Below you’ll find other tasty recipes with Basmati rice and then, right under the photo, as always, let’s see how to prepare Basmati Rice with Eggplant and Tomatoes 😉
See you soon with the next recipe, Ana Amalia!
- Difficulty: Very easy
- Cost: Very inexpensive
- Preparation time: 15 Minutes
- Cooking time: 20 Minutes
- Portions: 4Servings
- Cooking methods: Stovetop
- Cuisine: Italian
- Seasonality: Spring, Summer
Ingredients for Basmati Rice with Eggplant and Tomatoes
- 1 3/4 cups Basmati rice
- 2 round eggplants (small)
- 1 2/3 cups cherry tomatoes (or datterini)
- 1 clove garlic
- A few leaves basil
- 3 tbsp extra virgin olive oil
- 2 pinches salt
- to taste black pepper
Preparation Basmati Rice with Eggplant and Tomatoes
1- Cooking the rice: Start by rinsing the Basmati rice under running water to remove excess starch.
Boil it in plenty of salted water following the times indicated on the package (usually 10-12 minutes). Once ready, drain it and fluff well with a fork.
If serving it cold, quickly rinse it under cold water to stop the cooking.
2- Preparing the eggplants: Wash the eggplants and cut them into rather small, regular cubes (about 1/2 inch).
In a large skillet, heat a drizzle of extra virgin olive oil with a whole garlic clove (lightly crushed).
3- Cooking the vegetables: When the oil is hot, add the eggplants.

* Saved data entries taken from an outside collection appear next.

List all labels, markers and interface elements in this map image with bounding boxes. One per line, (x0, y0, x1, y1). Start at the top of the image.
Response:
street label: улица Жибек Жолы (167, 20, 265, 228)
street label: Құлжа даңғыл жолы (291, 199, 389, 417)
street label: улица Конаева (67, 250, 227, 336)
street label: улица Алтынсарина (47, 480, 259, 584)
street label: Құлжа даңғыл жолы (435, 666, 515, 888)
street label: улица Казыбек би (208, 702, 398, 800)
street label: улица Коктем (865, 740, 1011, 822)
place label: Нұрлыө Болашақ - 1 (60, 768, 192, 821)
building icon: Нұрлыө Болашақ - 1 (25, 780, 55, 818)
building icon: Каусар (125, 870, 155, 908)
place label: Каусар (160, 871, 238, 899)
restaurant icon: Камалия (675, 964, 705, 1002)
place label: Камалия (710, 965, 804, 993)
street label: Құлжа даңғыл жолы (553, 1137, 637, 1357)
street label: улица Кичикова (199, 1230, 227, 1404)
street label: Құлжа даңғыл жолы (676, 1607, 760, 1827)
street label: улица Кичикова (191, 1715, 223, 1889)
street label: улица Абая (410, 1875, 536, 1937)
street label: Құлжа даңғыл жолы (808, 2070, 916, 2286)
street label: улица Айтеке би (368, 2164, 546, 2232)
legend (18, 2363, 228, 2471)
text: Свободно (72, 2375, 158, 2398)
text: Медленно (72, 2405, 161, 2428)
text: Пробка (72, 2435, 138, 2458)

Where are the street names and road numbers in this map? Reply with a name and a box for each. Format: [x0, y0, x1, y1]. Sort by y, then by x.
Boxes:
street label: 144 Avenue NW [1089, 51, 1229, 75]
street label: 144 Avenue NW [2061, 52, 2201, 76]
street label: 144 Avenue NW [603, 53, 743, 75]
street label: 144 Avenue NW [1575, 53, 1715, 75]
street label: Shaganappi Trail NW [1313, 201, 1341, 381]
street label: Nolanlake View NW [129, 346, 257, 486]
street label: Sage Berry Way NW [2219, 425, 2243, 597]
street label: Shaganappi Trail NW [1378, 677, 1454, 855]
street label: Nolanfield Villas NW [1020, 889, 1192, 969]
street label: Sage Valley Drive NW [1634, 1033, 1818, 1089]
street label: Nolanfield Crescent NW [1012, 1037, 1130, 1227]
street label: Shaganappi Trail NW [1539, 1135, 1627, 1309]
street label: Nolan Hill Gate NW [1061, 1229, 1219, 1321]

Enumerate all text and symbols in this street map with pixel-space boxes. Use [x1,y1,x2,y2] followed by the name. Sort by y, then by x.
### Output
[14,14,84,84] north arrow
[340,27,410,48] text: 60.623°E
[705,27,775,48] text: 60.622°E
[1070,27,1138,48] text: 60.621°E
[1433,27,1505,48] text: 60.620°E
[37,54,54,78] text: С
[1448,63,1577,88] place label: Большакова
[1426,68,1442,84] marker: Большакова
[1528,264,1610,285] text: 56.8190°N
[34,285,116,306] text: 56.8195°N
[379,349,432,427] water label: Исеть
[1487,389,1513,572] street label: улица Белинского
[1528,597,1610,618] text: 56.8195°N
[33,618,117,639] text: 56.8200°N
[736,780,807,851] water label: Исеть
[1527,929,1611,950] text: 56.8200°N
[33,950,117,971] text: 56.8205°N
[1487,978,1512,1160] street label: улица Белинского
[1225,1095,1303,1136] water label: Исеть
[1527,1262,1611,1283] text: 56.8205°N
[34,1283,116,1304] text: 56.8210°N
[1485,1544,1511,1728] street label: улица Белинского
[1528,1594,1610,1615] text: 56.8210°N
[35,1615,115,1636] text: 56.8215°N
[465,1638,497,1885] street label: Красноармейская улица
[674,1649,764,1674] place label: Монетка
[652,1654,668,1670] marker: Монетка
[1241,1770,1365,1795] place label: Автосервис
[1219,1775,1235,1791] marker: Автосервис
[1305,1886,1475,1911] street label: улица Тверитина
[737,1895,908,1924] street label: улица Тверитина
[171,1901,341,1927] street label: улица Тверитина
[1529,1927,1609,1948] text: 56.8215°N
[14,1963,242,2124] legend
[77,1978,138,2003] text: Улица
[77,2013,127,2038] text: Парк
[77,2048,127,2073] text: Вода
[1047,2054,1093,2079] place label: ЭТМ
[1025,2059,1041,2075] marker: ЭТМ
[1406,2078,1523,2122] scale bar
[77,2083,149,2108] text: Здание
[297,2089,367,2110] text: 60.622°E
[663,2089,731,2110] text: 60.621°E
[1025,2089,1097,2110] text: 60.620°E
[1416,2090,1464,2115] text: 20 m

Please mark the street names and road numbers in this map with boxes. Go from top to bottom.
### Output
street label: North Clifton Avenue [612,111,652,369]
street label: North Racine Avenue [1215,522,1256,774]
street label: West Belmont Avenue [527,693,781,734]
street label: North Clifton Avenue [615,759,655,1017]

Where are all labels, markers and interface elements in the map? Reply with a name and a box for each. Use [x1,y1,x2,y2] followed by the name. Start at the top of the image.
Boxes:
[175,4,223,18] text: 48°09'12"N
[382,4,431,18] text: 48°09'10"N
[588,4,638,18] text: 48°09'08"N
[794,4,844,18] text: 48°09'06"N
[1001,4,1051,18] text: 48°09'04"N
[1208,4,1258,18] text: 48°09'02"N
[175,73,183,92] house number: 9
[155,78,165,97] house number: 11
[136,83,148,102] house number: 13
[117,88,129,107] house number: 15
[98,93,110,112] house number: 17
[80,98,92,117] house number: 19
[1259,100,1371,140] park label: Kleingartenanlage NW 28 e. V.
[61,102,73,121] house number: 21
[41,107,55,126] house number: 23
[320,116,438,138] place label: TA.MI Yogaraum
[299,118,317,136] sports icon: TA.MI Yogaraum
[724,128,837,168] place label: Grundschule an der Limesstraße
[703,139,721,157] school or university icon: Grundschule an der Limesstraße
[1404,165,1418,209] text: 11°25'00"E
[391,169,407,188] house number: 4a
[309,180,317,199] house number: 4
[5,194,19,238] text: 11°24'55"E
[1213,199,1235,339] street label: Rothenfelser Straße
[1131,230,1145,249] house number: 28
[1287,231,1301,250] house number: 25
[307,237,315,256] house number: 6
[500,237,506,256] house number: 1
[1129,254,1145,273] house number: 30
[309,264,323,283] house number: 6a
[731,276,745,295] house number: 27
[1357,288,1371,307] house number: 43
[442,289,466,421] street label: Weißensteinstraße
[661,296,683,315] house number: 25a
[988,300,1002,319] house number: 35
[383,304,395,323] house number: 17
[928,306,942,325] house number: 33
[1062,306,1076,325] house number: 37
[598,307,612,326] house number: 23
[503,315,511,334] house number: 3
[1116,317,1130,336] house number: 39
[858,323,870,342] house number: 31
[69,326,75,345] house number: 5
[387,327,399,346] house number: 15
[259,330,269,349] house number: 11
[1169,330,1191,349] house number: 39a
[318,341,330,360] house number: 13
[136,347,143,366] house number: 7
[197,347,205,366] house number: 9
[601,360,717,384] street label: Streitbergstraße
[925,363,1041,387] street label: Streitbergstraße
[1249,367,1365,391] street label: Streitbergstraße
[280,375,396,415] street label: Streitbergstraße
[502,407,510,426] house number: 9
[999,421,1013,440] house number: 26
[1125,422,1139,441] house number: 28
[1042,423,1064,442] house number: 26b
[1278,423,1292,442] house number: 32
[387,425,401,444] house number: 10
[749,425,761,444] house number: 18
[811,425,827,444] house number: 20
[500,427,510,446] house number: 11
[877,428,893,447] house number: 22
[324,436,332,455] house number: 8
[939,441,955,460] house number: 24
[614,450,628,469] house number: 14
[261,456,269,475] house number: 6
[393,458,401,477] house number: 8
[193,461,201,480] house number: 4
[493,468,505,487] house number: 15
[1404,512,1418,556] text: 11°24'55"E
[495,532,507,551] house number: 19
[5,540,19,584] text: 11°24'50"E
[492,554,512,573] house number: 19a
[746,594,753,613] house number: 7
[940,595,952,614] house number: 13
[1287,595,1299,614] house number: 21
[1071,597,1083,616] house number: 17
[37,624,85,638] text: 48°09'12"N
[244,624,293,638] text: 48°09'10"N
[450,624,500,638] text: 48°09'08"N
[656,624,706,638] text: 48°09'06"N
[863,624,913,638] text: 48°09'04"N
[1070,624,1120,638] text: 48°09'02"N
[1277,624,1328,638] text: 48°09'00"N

Sauté them over high heat for about 10 minutes, turning often, until they are golden and tender. At the end of cooking season with salt and pepper and remove the garlic.
4- Preparing the tomatoes: While the eggplants cook, wash the tomatoes and cut them into wedges or cubes, removing excess watery juice if necessary.
5- Assembly: In a large bowl, combine the Basmati rice with the sautéed eggplants.
Add the fresh tomatoes and the basil leaves torn by hand to preserve their aroma.
6- Final seasoning: Mix everything well, adding, if necessary, a final drizzle of raw olive oil to bind the flavors. The dish is ready to be served.
Storage and tips Basmati Rice with Eggplant and Tomatoes
In the refrigerator: You can keep the rice in an airtight container for 2 days.
The finishing touch: For a more intense flavor, you can add crumbled feta or toasted pine nuts just before serving.
Baking the eggplants: If you prefer an even lighter version, you can roast the eggplant cubes in the oven at 392°F for 20 minutes with a drizzle of oil, instead of pan-frying them.
FAQ (Questions and Answers)
Can I use another type of rice?
Certainly. If you don’t have Basmati, you can use Vialone Nano rice or a brown rice (bearing in mind the longer cooking times). Basmati, however, is ideal for its ability to stay well separated and for its characteristic aroma.
Should the eggplants be peeled?
It’s not necessary; the skin adds color and texture to the dish. I recommend peeling them only if they are very large and the skin is particularly tough or bitter.
Can I prepare it the day before?
Yes, in fact, letting the flavors rest helps them meld. In this case, I suggest adding the fresh tomatoes and basil only at serving time, so they remain firm and fragrant.